**EXTRACT PROVIDED**
******
Roundup for non gmo?

So I was considering planting a small area to non gmo soybeans. If I spray the area with roundup how long must I wait to plant the non round up ready beans?

24 hours after ground contact, as I understand it- but I’d be nervous and would want to go longer!

1 Like

Straight glyphosate is generally considered to have no activity thru the soil. So you could plant a few days after spraying. But I’m not a trained pest applicator. So go by the label or ask someone who is like maybe the chemical sales rep.

1 Like

Soybeans are also somewhat naturally resistant to roundup.

1 Like

Plant them and then spray before they come up. Include some prowl or dual or trifluralin for a good start on weed control. Including a burndown with a preemerge package is common practice.


You can even plant before spraying gly. As long as your beans have not germinated and are growing gly won’t hurt them.
******
**RECORDED DATA**
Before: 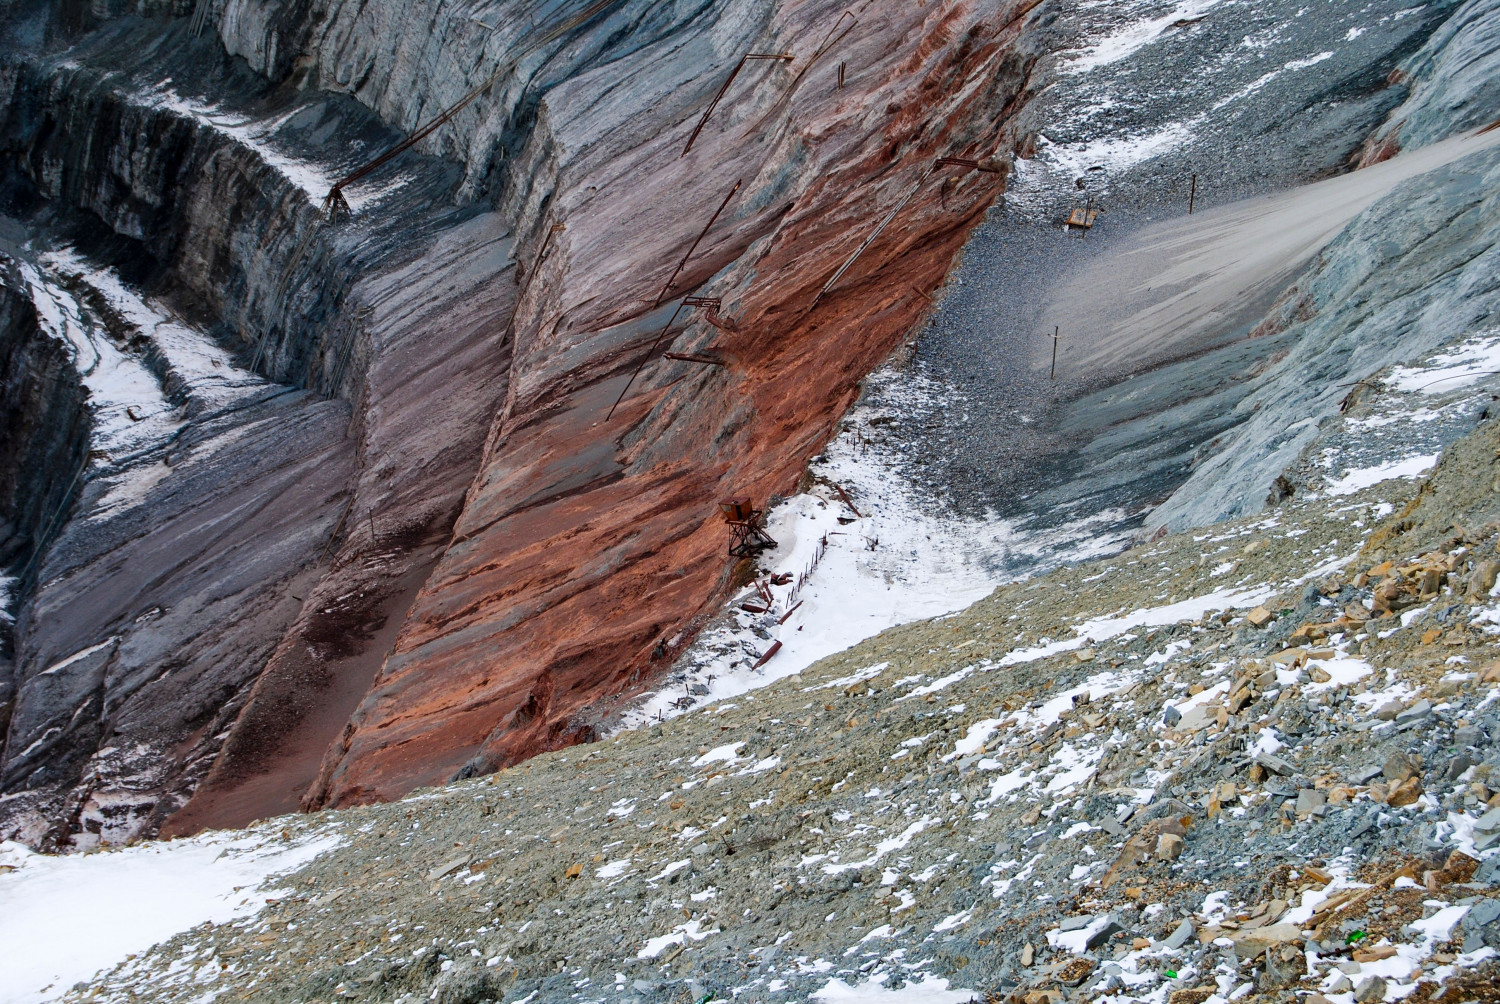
******
**WHAT TO WORK ON**
1. Indicate whether each of the following statements agrees with the discussion of spraying Roundup before planting non-GMO soybeans, answering yes or no and quoting the deciding words: (a) one reply states that straight glyphosate is generally considered to have no activity through the soil; (b) one reply recommends waiting at least two weeks after spraying before planting; (c) the final reply states that the beans may be planted before the glyphosate is sprayed.
2. Proceed with the discussion of spraying Roundup before planting non-GMO soybeans, continuing from the point at which it stops.
The data were drawn from a separate source.

**ANSWERS FOR THE TASKS**
1.
(a) Yes: "Straight glyphosate is generally considered to have no activity thru the soil."
(b) No: "24 hours after ground contact, as I understand it"
(c) Yes: "You can even plant before spraying gly."

2.
Yes, roundup naturalizes when it hits soil. Spray anytime before the germinate. You would have to plant them deep if you include prowl.

The real question is; why grow a small plot of soybeans?

1 Like

Around here, they spray roundup + 24d (for the resistant weeds) and maybe pre-emergent what two weeks, then plant.

1 Like

I’ve used glyphosate as a burndown before planting for various gardening plants. As mentioned glyphosate is inactivated/binds to the soil.

That said I’ve killed some tomato plants (very sensitive to herbicide) by planting too soon after a glyphosate app. I know you aren’t planting tomatoes. Just thought I’d mention it for other readers.

When we used to rent ground to a row crop farmer, he sprayed glyphosate for non-RR crops just before, or just after planting. Didn’t seem to make a difference. The ground shielded the seed from the herbicide.

1 Like

I presume you’re doing seeds, so there is no delay needed. RoundUp effects green tissue only (though heavy applications to stems can be harmful). Labels generally says wait 24 hrs or 7 days (depending on application type) before planting live plants. In practice once it’s dry (about an hour) it is safe to plant.


Got to be extra careful with Roundup around fruit trees! I believe the suggestion in my state is no more than twice a year and not after June.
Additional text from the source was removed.